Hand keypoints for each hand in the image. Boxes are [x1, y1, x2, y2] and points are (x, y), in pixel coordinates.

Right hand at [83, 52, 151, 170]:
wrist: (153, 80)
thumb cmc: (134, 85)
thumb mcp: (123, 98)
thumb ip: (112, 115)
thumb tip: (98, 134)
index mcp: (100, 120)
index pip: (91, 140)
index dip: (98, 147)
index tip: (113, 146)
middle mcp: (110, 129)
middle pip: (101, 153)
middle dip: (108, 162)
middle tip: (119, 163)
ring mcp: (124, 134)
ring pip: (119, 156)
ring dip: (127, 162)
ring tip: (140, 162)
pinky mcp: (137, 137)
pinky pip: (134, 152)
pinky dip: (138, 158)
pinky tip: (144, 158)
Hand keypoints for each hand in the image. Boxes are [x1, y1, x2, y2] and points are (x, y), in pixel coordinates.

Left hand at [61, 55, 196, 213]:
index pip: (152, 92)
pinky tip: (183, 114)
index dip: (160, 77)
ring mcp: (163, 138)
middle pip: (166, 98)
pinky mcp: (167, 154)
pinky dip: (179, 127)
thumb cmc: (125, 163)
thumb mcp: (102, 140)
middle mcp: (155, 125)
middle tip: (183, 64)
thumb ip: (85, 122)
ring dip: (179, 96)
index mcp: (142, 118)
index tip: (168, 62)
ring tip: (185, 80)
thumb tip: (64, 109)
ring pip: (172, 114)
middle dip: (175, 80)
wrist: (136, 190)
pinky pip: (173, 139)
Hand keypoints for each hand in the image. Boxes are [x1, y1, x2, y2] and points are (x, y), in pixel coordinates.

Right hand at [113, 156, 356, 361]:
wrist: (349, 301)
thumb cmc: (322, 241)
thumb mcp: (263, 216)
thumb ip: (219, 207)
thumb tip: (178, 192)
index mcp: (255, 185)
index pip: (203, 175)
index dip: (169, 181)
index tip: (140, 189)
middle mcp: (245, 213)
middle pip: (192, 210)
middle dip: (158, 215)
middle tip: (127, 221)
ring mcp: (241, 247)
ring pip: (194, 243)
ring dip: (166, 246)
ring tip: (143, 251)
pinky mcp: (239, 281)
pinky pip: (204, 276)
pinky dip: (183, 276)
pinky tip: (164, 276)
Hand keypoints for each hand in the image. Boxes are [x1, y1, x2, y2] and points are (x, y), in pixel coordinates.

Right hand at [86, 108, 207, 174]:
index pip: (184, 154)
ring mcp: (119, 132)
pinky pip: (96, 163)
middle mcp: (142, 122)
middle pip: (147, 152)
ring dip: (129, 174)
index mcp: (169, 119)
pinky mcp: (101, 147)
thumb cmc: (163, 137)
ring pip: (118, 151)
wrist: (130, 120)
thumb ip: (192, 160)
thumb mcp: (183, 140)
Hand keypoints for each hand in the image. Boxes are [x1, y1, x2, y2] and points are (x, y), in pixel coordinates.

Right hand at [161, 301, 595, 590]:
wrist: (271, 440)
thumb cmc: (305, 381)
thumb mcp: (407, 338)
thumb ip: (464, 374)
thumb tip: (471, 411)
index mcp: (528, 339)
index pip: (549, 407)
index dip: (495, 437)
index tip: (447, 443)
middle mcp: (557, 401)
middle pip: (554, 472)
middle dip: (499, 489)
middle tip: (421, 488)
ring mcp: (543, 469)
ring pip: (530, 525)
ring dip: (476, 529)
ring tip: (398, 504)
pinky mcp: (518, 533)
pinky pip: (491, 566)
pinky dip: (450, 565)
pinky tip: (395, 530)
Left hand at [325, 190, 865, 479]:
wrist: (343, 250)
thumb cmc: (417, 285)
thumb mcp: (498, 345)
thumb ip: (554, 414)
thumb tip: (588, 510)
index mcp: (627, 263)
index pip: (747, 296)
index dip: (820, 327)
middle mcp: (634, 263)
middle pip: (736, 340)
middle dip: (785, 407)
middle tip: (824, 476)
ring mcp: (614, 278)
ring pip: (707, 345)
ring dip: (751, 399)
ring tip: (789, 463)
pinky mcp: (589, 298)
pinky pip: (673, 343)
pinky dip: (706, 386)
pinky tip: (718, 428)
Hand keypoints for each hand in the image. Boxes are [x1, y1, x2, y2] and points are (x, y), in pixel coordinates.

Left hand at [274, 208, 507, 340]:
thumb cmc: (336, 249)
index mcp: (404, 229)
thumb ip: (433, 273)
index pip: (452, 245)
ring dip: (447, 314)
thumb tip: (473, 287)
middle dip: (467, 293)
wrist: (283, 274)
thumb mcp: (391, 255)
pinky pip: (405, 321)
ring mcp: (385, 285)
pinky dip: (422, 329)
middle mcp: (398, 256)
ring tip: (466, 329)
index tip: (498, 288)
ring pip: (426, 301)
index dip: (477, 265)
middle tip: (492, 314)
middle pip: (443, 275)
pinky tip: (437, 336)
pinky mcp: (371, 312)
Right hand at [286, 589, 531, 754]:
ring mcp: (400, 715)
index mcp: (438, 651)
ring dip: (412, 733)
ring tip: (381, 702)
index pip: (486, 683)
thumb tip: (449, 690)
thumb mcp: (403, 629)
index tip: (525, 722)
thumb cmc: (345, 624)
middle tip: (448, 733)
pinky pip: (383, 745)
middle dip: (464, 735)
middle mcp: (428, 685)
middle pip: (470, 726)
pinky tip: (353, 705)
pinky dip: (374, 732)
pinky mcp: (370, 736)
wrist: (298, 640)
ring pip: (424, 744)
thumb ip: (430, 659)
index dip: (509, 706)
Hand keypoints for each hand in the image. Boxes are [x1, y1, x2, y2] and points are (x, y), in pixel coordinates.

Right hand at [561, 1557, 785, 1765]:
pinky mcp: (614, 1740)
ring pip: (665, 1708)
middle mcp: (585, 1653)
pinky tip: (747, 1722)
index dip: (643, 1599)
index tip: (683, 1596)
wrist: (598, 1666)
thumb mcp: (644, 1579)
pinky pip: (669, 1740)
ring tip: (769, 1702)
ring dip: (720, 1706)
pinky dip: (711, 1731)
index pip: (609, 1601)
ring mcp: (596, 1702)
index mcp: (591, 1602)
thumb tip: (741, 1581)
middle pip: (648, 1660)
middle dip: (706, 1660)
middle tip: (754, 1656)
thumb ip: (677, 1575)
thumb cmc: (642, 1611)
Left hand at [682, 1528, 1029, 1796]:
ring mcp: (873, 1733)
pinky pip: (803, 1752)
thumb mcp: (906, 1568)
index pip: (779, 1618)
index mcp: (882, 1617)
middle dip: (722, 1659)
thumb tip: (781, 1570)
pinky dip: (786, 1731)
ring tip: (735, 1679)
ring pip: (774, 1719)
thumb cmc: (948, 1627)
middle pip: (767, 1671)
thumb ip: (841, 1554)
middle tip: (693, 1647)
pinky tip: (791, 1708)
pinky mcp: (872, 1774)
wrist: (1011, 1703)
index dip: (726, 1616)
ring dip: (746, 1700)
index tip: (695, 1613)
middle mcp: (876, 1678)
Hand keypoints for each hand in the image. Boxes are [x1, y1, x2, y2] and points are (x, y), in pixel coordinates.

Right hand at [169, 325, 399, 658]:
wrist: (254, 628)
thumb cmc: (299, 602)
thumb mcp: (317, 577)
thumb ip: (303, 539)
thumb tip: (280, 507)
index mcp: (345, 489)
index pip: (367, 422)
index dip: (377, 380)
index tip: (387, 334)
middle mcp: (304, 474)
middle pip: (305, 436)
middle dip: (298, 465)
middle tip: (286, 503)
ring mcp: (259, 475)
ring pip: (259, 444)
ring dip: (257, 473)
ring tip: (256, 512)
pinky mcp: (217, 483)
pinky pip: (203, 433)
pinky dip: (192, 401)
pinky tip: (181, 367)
━━━━━━━━━━
Problem requirements - Please reproduce the line containing "thumb mcp: (906, 1568)" and each line after it to the end of the listing, exactly, with nothing added or left out.

Response -
thumb mcp: (906, 1568)
index pip: (779, 1618)
index mcp: (882, 1617)
middle dip: (722, 1659)
thumb tip: (781, 1570)
pinky dip: (786, 1731)
ring tip: (735, 1679)
ring pip: (774, 1719)
thumb cmc: (948, 1627)
middle pip: (767, 1671)
thumb ip: (841, 1554)
middle tip: (693, 1647)
pinky tip: (791, 1708)
pinky mcp: (872, 1774)
wrist: (1011, 1703)
index dip: (726, 1616)
ring dip: (746, 1700)
index tip: (695, 1613)
middle mcp: (876, 1678)
Hand keypoints for each hand in the image. Boxes are [x1, y1, x2, y2] and points are (x, y), in pixel coordinates.

Right hand at [169, 325, 399, 658]:
wrist: (254, 628)
thumb cmc: (299, 602)
thumb mcp: (317, 577)
thumb ip: (303, 539)
thumb tip: (280, 507)
index mcp: (345, 489)
index pip: (367, 422)
index dip: (377, 380)
index tip: (387, 334)
middle mcp: (304, 474)
middle pip: (305, 436)
middle dip: (298, 465)
middle tip: (286, 503)
ring mcp: (259, 475)
ring pip: (259, 444)
ring dip: (257, 473)
ring tip: (256, 512)
pinky mcp: (217, 483)
pinky pip: (203, 433)
pinky dip: (192, 401)
pinky tip: (181, 367)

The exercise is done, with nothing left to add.